Work request - Reproduce the material below line by line, beginning with its first line and ending with the line that contains "11507. At any"; leave out pictures.

=== Begin Enclosure ===

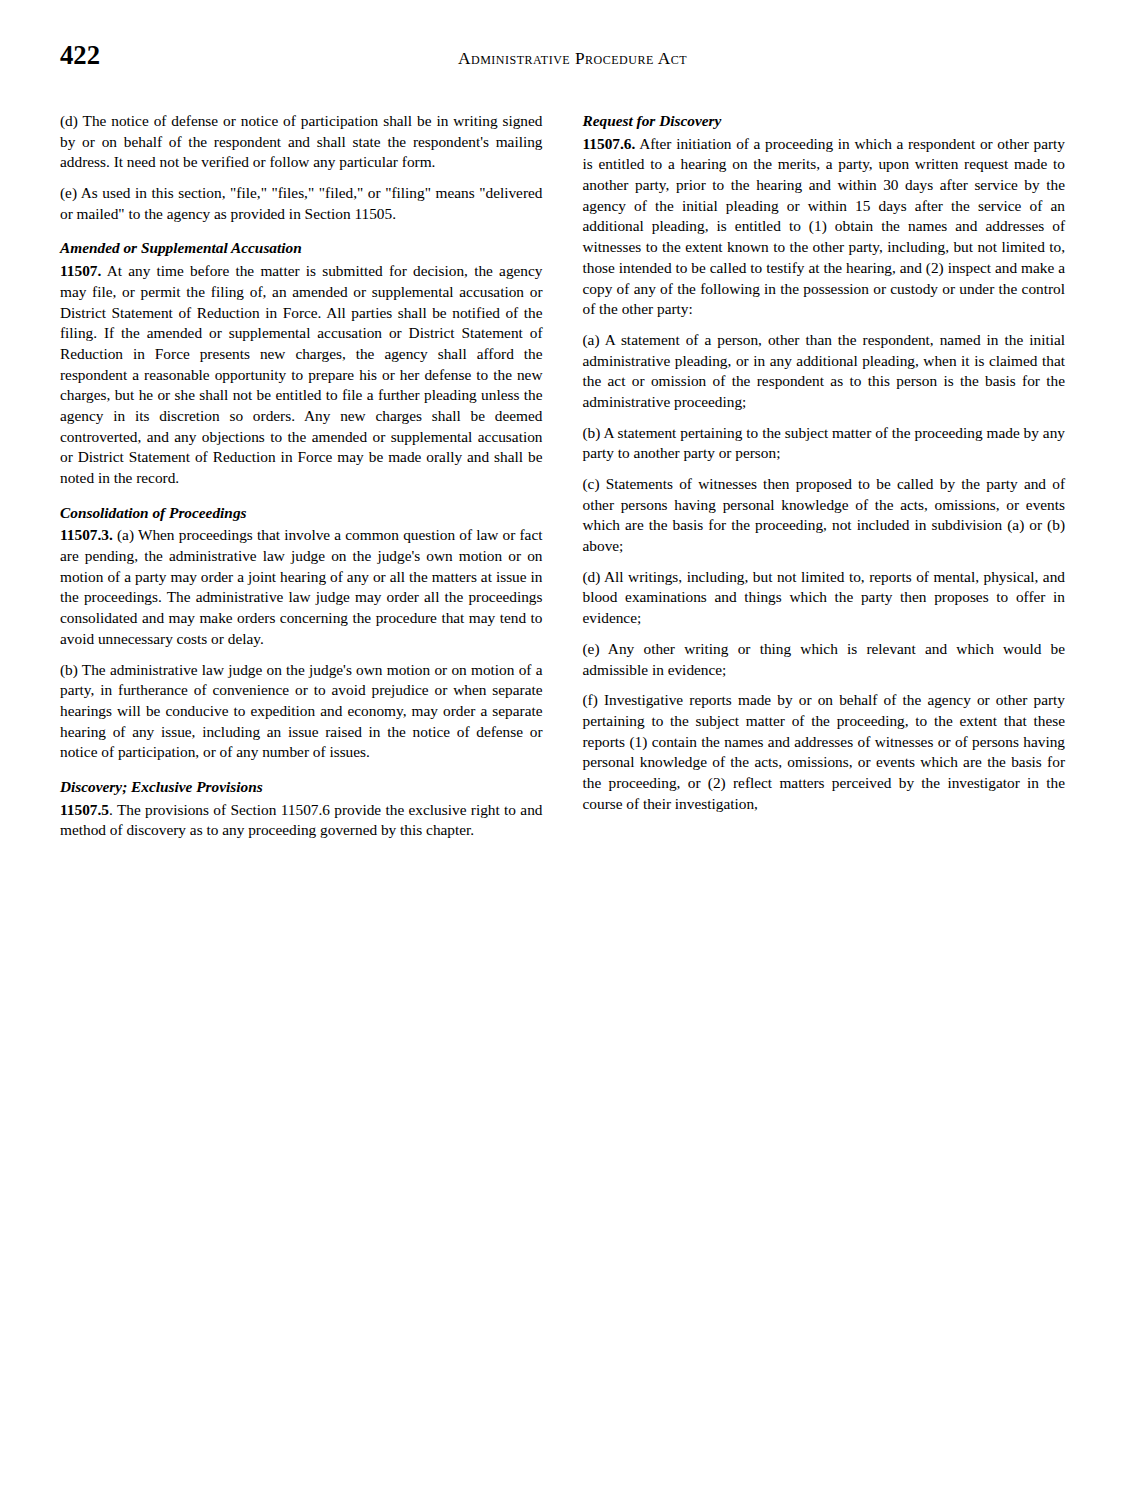422
Administrative Procedure Act
(d) The notice of defense or notice of participation shall be in writing signed by or on behalf of the respondent and shall state the respondent's mailing address. It need not be verified or follow any particular form.
(e) As used in this section, "file," "files," "filed," or "filing" means "delivered or mailed" to the agency as provided in Section 11505.
Amended or Supplemental Accusation
11507. At any time before the matter is submitted for decision, the agency may file, or permit the filing of, an amended or supplemental accusation or District Statement of Reduction in Force. All parties shall be notified of the filing. If the amended or supplemental accusation or District Statement of Reduction in Force presents new charges, the agency shall afford the respondent a reasonable opportunity to prepare his or her defense to the new charges, but he or she shall not be entitled to file a further pleading unless the agency in its discretion so orders. Any new charges shall be deemed controverted, and any objections to the amended or supplemental accusation or District Statement of Reduction in Force may be made orally and shall be noted in the record.
Consolidation of Proceedings
11507.3. (a) When proceedings that involve a common question of law or fact are pending, the administrative law judge on the judge's own motion or on motion of a party may order a joint hearing of any or all the matters at issue in the proceedings. The administrative law judge may order all the proceedings consolidated and may make orders concerning the procedure that may tend to avoid unnecessary costs or delay.
(b) The administrative law judge on the judge's own motion or on motion of a party, in furtherance of convenience or to avoid prejudice or when separate hearings will be conducive to expedition and economy, may order a separate hearing of any issue, including an issue raised in the notice of defense or notice of participation, or of any number of issues.
Discovery; Exclusive Provisions
11507.5. The provisions of Section 11507.6 provide the exclusive right to and method of discovery as to any proceeding governed by this chapter.
Request for Discovery
11507.6. After initiation of a proceeding in which a respondent or other party is entitled to a hearing on the merits, a party, upon written request made to another party, prior to the hearing and within 30 days after service by the agency of the initial pleading or within 15 days after the service of an additional pleading, is entitled to (1) obtain the names and addresses of witnesses to the extent known to the other party, including, but not limited to, those intended to be called to testify at the hearing, and (2) inspect and make a copy of any of the following in the possession or custody or under the control of the other party:
(a) A statement of a person, other than the respondent, named in the initial administrative pleading, or in any additional pleading, when it is claimed that the act or omission of the respondent as to this person is the basis for the administrative proceeding;
(b) A statement pertaining to the subject matter of the proceeding made by any party to another party or person;
(c) Statements of witnesses then proposed to be called by the party and of other persons having personal knowledge of the acts, omissions, or events which are the basis for the proceeding, not included in subdivision (a) or (b) above;
(d) All writings, including, but not limited to, reports of mental, physical, and blood examinations and things which the party then proposes to offer in evidence;
(e) Any other writing or thing which is relevant and which would be admissible in evidence;
(f) Investigative reports made by or on behalf of the agency or other party pertaining to the subject matter of the proceeding, to the extent that these reports (1) contain the names and addresses of witnesses or of persons having personal knowledge of the acts, omissions, or events which are the basis for the proceeding, or (2) reflect matters perceived by the investigator in the course of their investigation,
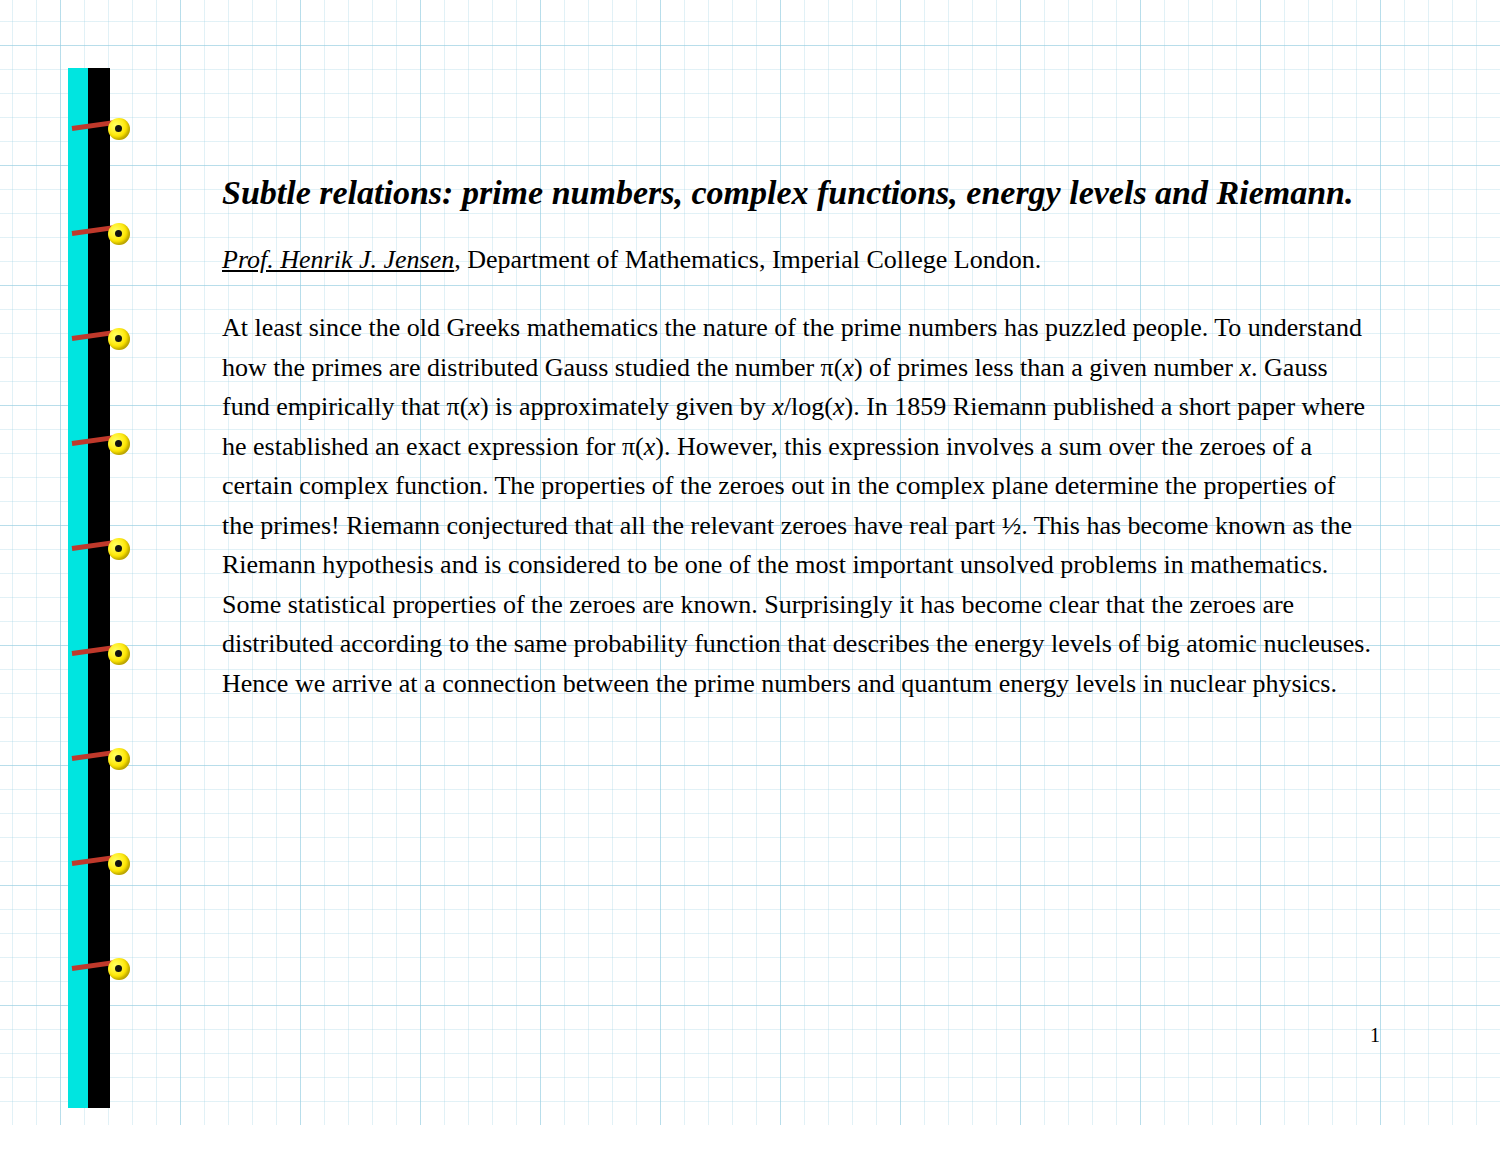Subtle relations: prime numbers, complex functions, energy levels and Riemann.
Prof. Henrik J. Jensen, Department of Mathematics, Imperial College London.
At least since the old Greeks mathematics the nature of the prime numbers has puzzled people. To understand how the primes are distributed Gauss studied the number π(x) of primes less than a given number x. Gauss fund empirically that π(x) is approximately given by x/log(x). In 1859 Riemann published a short paper where he established an exact expression for π(x). However, this expression involves a sum over the zeroes of a certain complex function. The properties of the zeroes out in the complex plane determine the properties of the primes! Riemann conjectured that all the relevant zeroes have real part ½. This has become known as the Riemann hypothesis and is considered to be one of the most important unsolved problems in mathematics. Some statistical properties of the zeroes are known. Surprisingly it has become clear that the zeroes are distributed according to the same probability function that describes the energy levels of big atomic nucleuses. Hence we arrive at a connection between the prime numbers and quantum energy levels in nuclear physics.
1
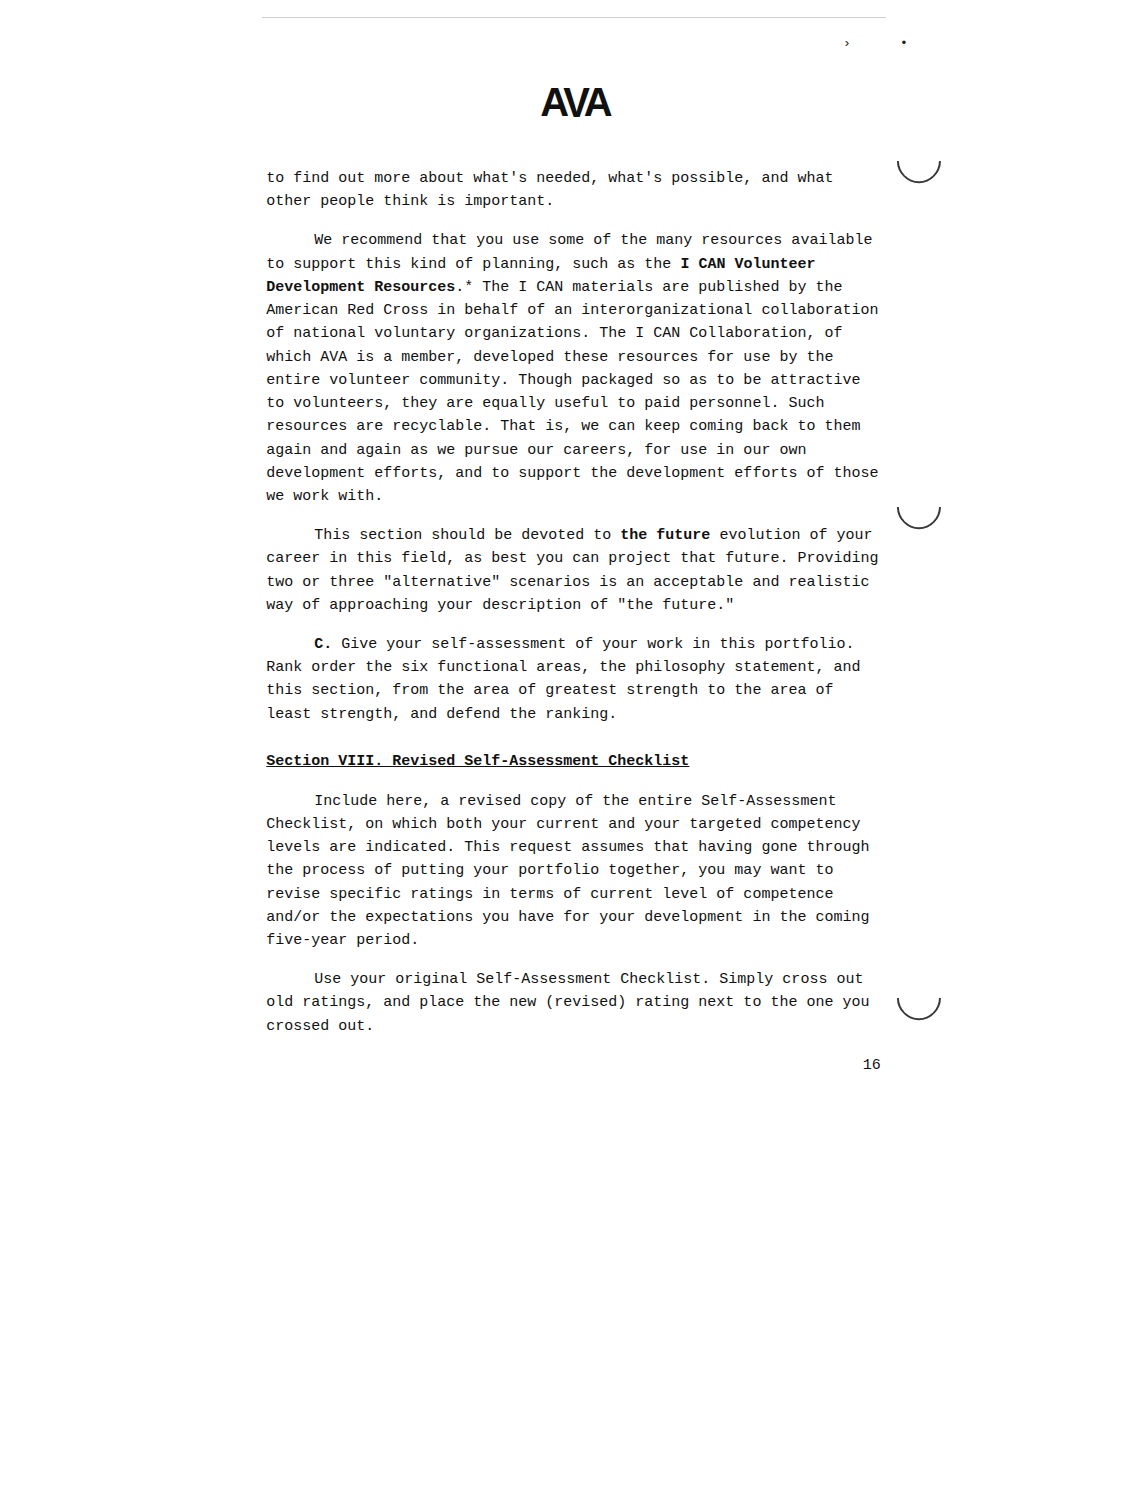› •
AVA
to find out more about what's needed, what's possible, and what other people think is important.
We recommend that you use some of the many resources available to support this kind of planning, such as the I CAN Volunteer Development Resources.* The I CAN materials are published by the American Red Cross in behalf of an interorganizational collaboration of national voluntary organizations. The I CAN Collaboration, of which AVA is a member, developed these resources for use by the entire volunteer community. Though packaged so as to be attractive to volunteers, they are equally useful to paid personnel. Such resources are recyclable. That is, we can keep coming back to them again and again as we pursue our careers, for use in our own development efforts, and to support the development efforts of those we work with.
This section should be devoted to the future evolution of your career in this field, as best you can project that future. Providing two or three "alternative" scenarios is an acceptable and realistic way of approaching your description of "the future."
C. Give your self-assessment of your work in this portfolio. Rank order the six functional areas, the philosophy statement, and this section, from the area of greatest strength to the area of least strength, and defend the ranking.
Section VIII. Revised Self-Assessment Checklist
Include here, a revised copy of the entire Self-Assessment Checklist, on which both your current and your targeted competency levels are indicated. This request assumes that having gone through the process of putting your portfolio together, you may want to revise specific ratings in terms of current level of competence and/or the expectations you have for your development in the coming five-year period.
Use your original Self-Assessment Checklist. Simply cross out old ratings, and place the new (revised) rating next to the one you crossed out.
16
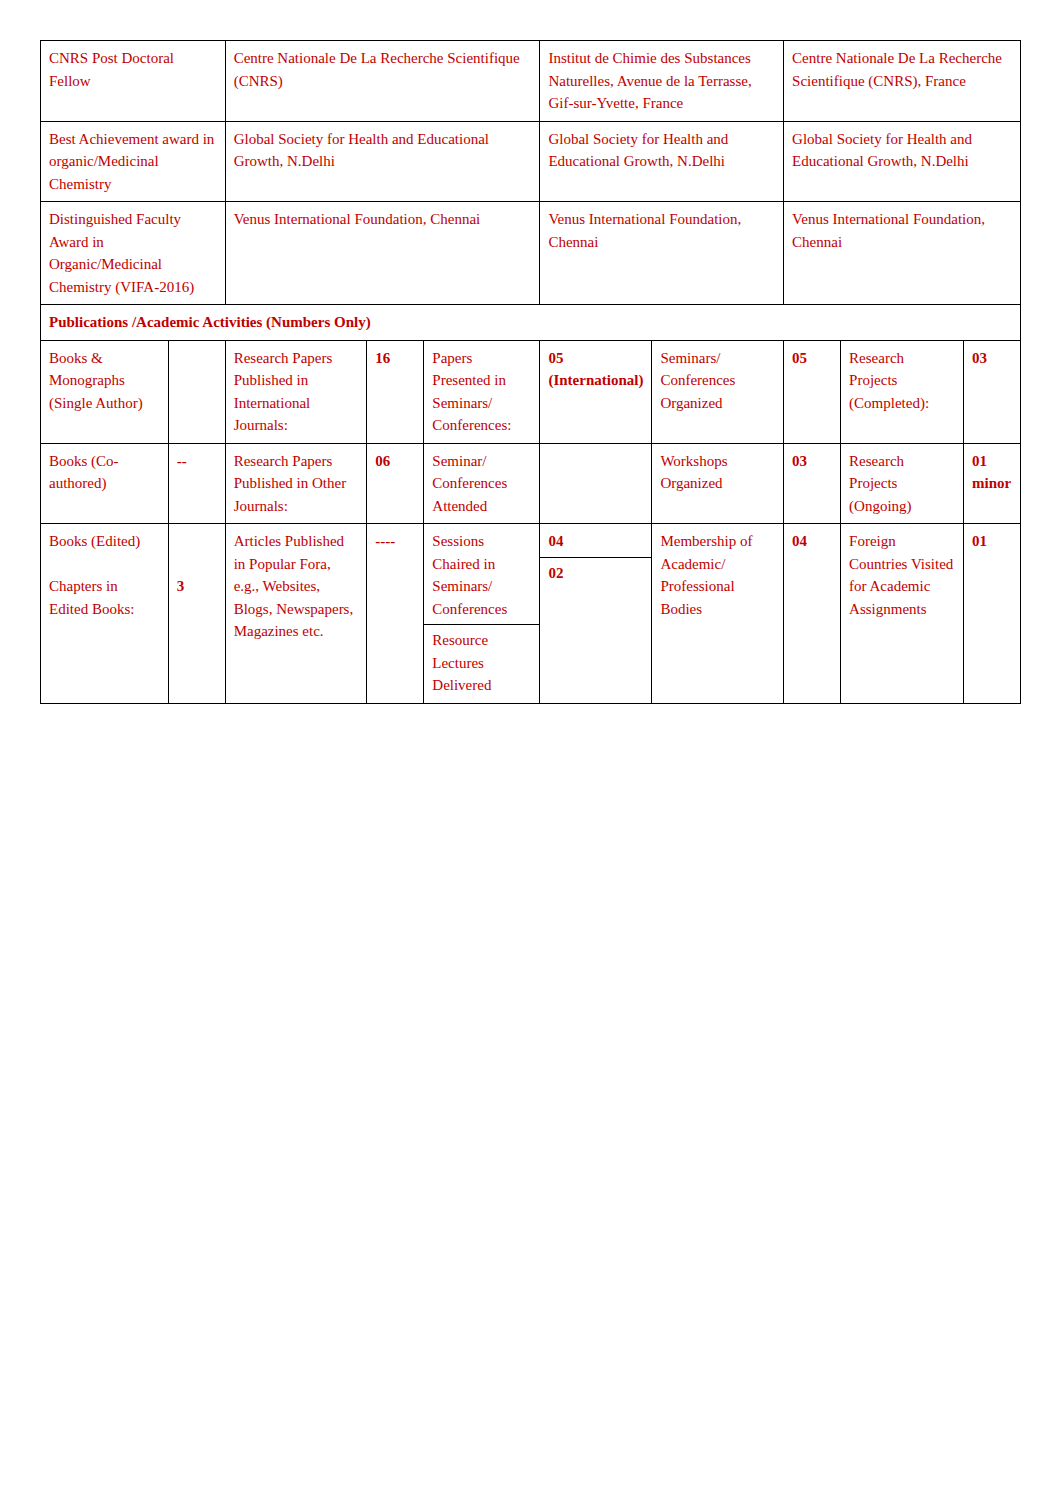| CNRS Post Doctoral Fellow | Centre Nationale De La Recherche Scientifique (CNRS) | Institut de Chimie des Substances Naturelles, Avenue de la Terrasse, Gif-sur-Yvette, France | Centre Nationale De La Recherche Scientifique (CNRS), France |
| Best Achievement award in organic/Medicinal Chemistry | Global Society for Health and Educational Growth, N.Delhi | Global Society for Health and Educational Growth, N.Delhi | Global Society for Health and Educational Growth, N.Delhi |
| Distinguished Faculty Award in Organic/Medicinal Chemistry (VIFA-2016) | Venus International Foundation, Chennai | Venus International Foundation, Chennai | Venus International Foundation, Chennai |
| Publications /Academic Activities (Numbers Only) |
| Books & Monographs (Single Author) | | Research Papers Published in International Journals: | 16 | Papers Presented in Seminars/ Conferences: | 05 (International) | Seminars/ Conferences Organized | 05 | Research Projects (Completed): | 03 |
| Books (Co-authored) | -- | Research Papers Published in Other Journals: | 06 | Seminar/ Conferences Attended | | Workshops Organized | 03 | Research Projects (Ongoing) | 01 minor |
| Books (Edited) Chapters in Edited Books: | 3 | Articles Published in Popular Fora, e.g., Websites, Blogs, Newspapers, Magazines etc. | ---- | Sessions Chaired in Seminars/ Conferences Resource Lectures Delivered | 04 02 | Membership of Academic/ Professional Bodies | 04 | Foreign Countries Visited for Academic Assignments | 01 |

=== End Enclosure ===

Exercise output -
422
Administrative Procedure Act
(d) The notice of defense or notice of participation shall be in writing signed by or on behalf of the respondent and shall state the respondent's mailing address. It need not be verified or follow any particular form.
(e) As used in this section, "file," "files," "filed," or "filing" means "delivered or mailed" to the agency as provided in Section 11505.
Amended or Supplemental Accusation
11507. At any time before the matter is submitted for decision, the agency may file, or permit the filing of, an amended or supplemental accusation or District Statement of Reduction in Force. All parties shall be notified of the filing. If the amended or supplemental accusation or District Statement of Reduction in Force presents new charges, the agency shall afford the respondent a reasonable opportunity to prepare his or her defense to the new charges, but he or she shall not be entitled to file a further pleading unless the agency in its discretion so orders. Any new charges shall be deemed controverted, and any objections to the amended or supplemental accusation or District Statement of Reduction in Force may be made orally and shall be noted in the record.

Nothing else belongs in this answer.